Task instructions
Copy the records below exactly, but leave out any picture they contain.

Input for this task
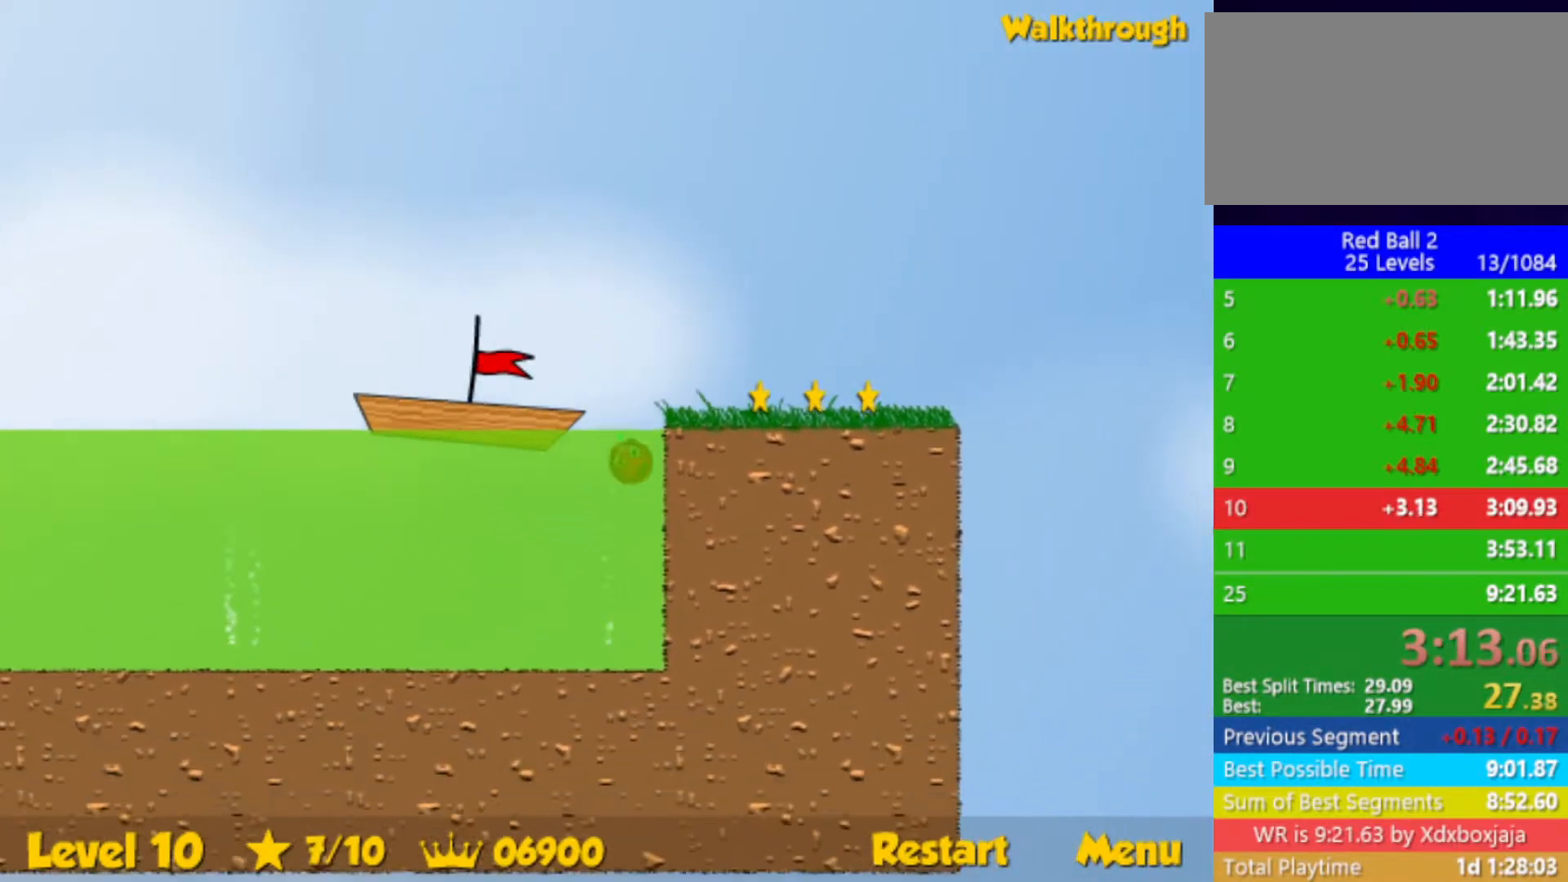
{"keys": ["left", "up"], "events": [[67, "left", "up"], [483, "left", "down"]]}
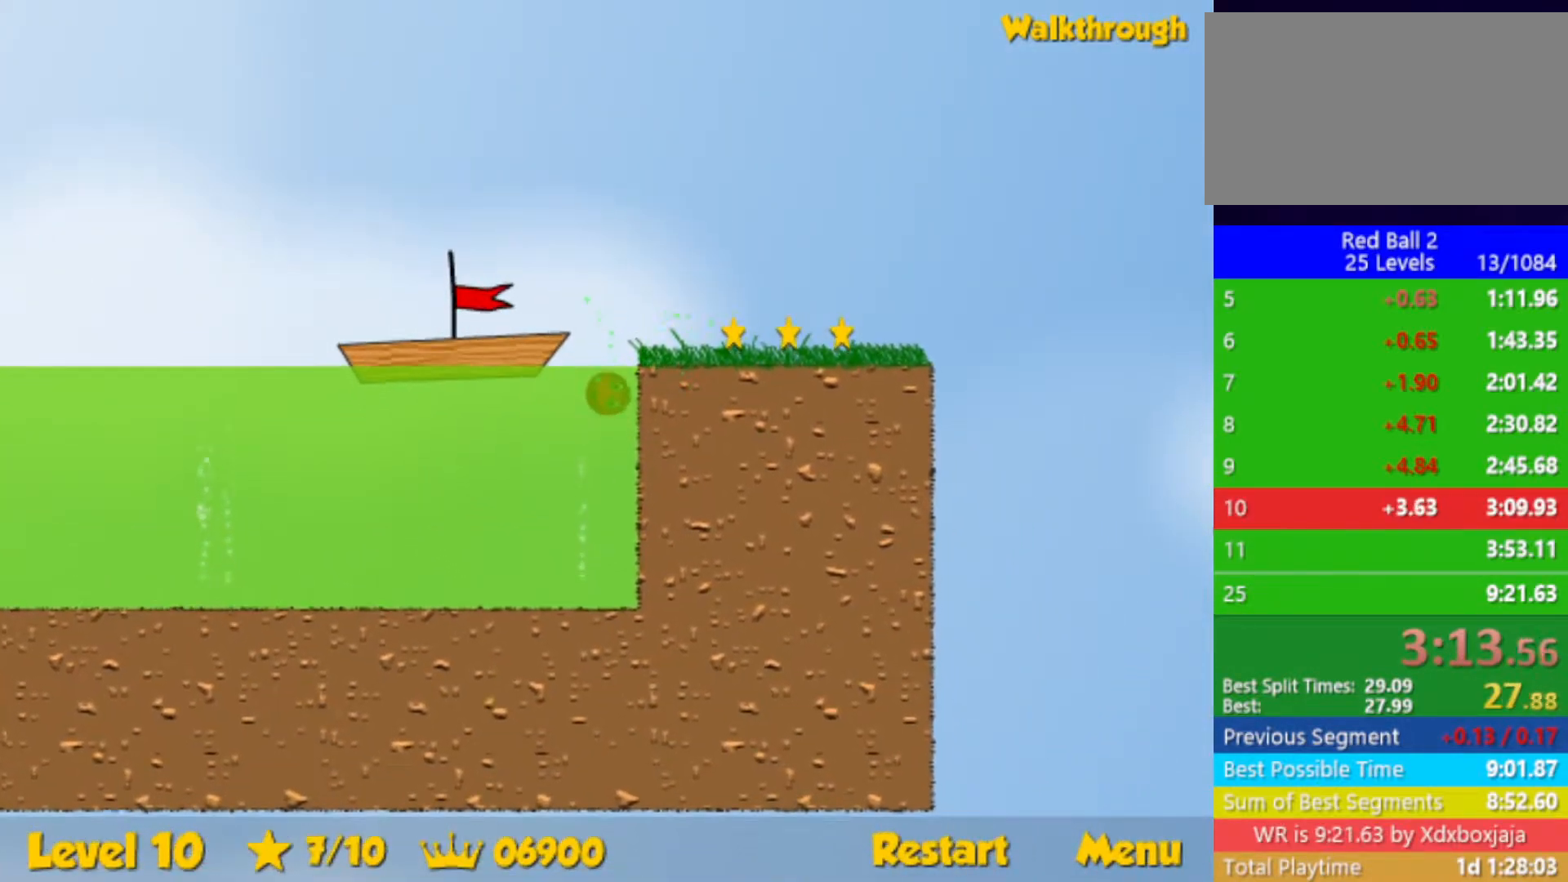
{"keys": ["right"], "events": [[33, "left", "up"], [100, "right", "down"], [317, "up", "up"]]}
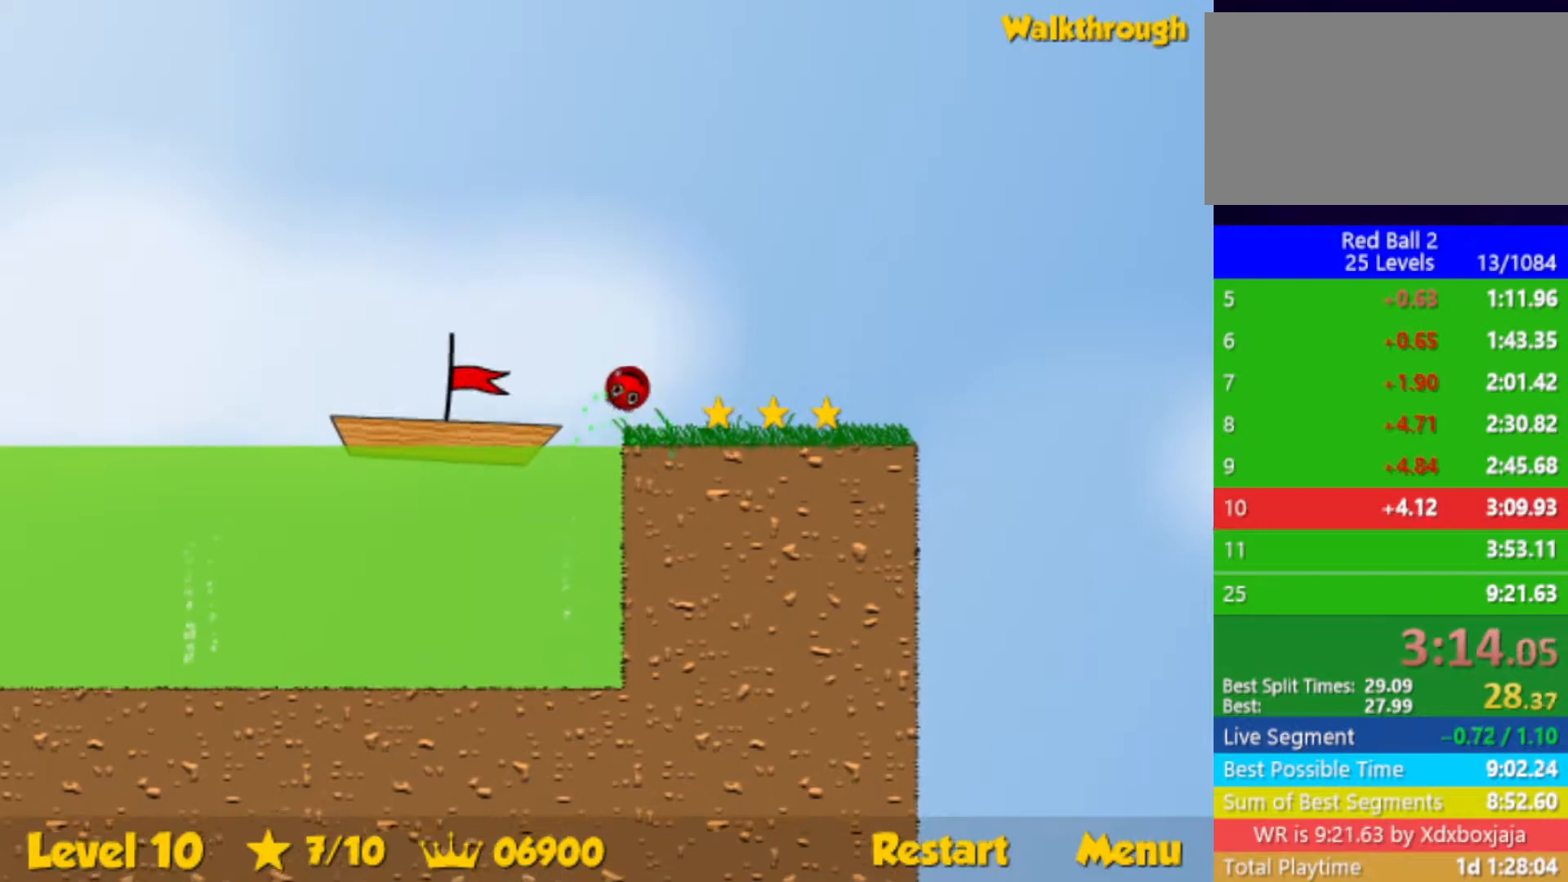
{"keys": ["right"], "events": []}
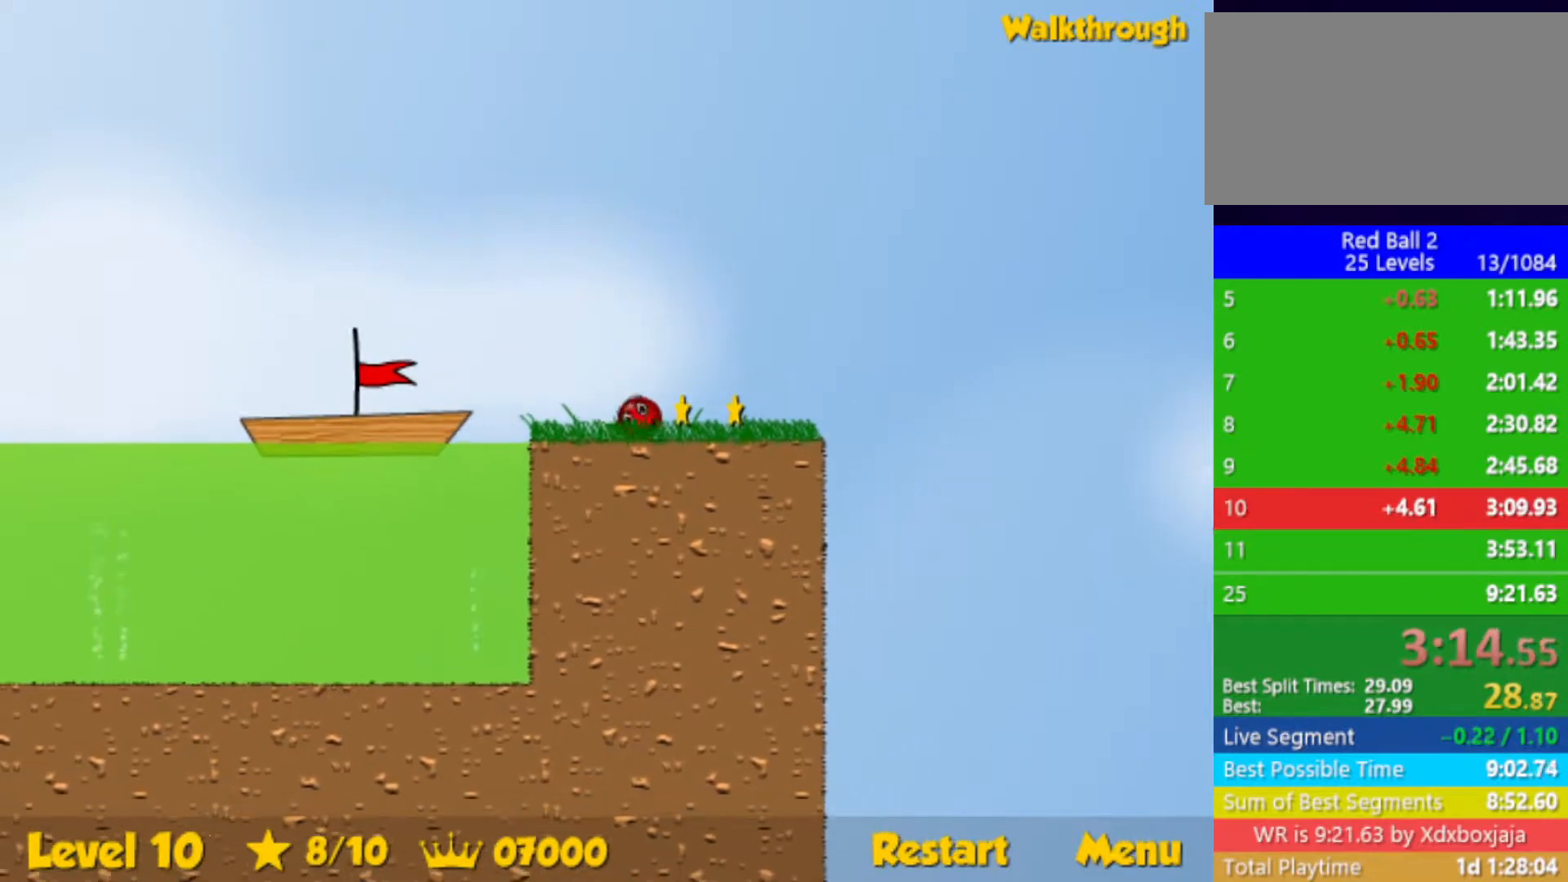
{"keys": ["left"], "events": [[100, "right", "up"], [133, "left", "down"], [150, "down", "down"], [333, "down", "up"]]}
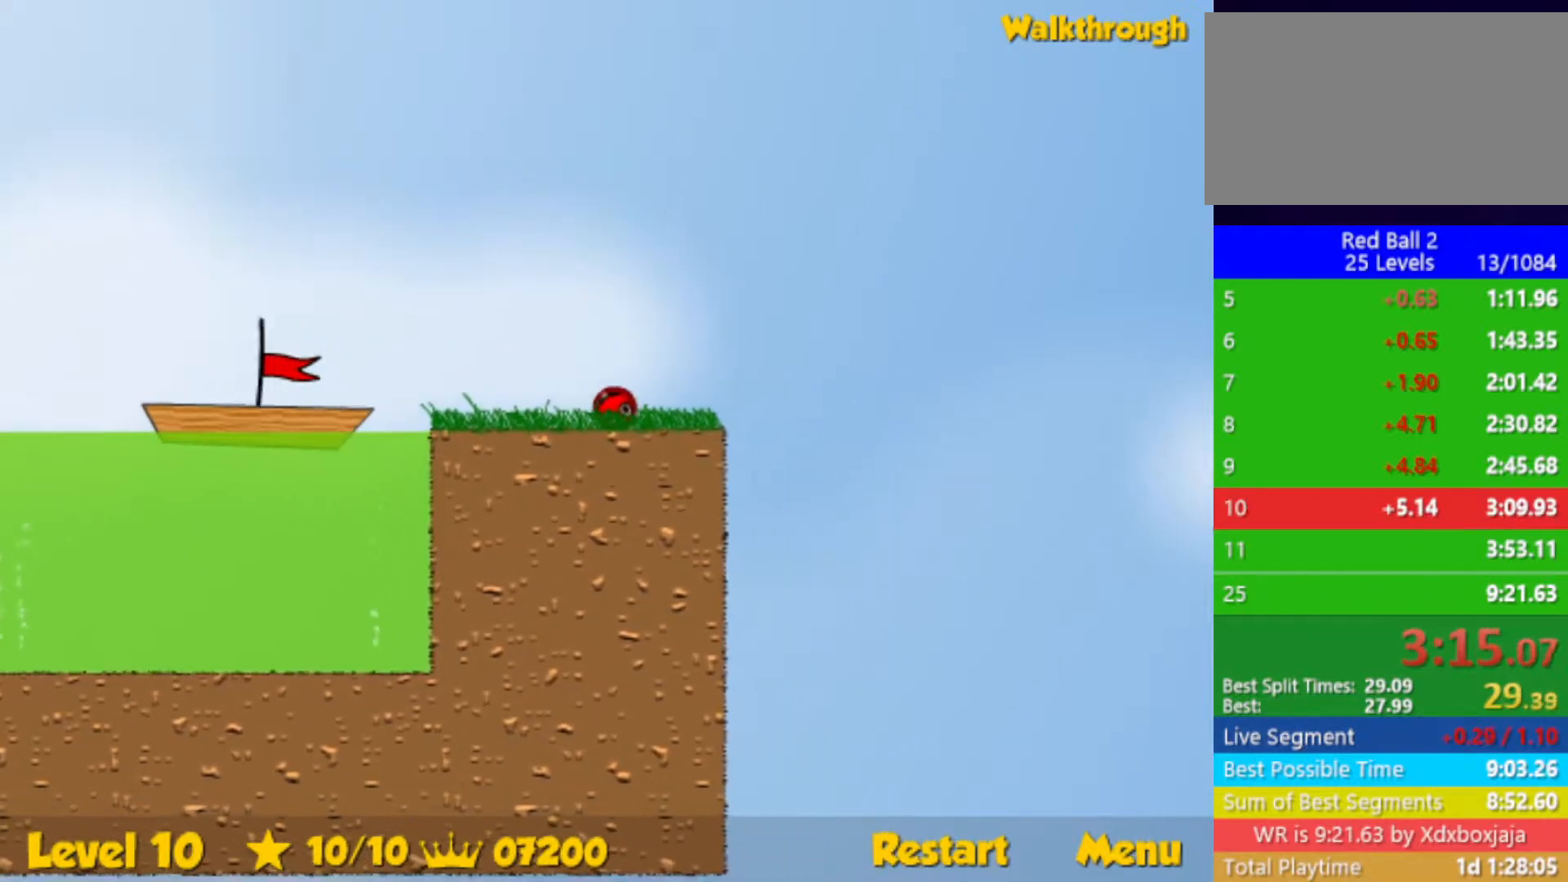
{"keys": ["left"], "events": [[317, "up", "down"], [367, "up", "up"]]}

Exercise output
{"keys": ["left", "up"], "events": [[67, "left", "up"], [483, "left", "down"]]}
{"keys": ["right"], "events": [[33, "left", "up"], [100, "right", "down"], [317, "up", "up"]]}
{"keys": ["right"], "events": []}
{"keys": ["left"], "events": [[100, "right", "up"], [133, "left", "down"], [150, "down", "down"], [333, "down", "up"]]}
{"keys": ["left"], "events": [[317, "up", "down"], [367, "up", "up"]]}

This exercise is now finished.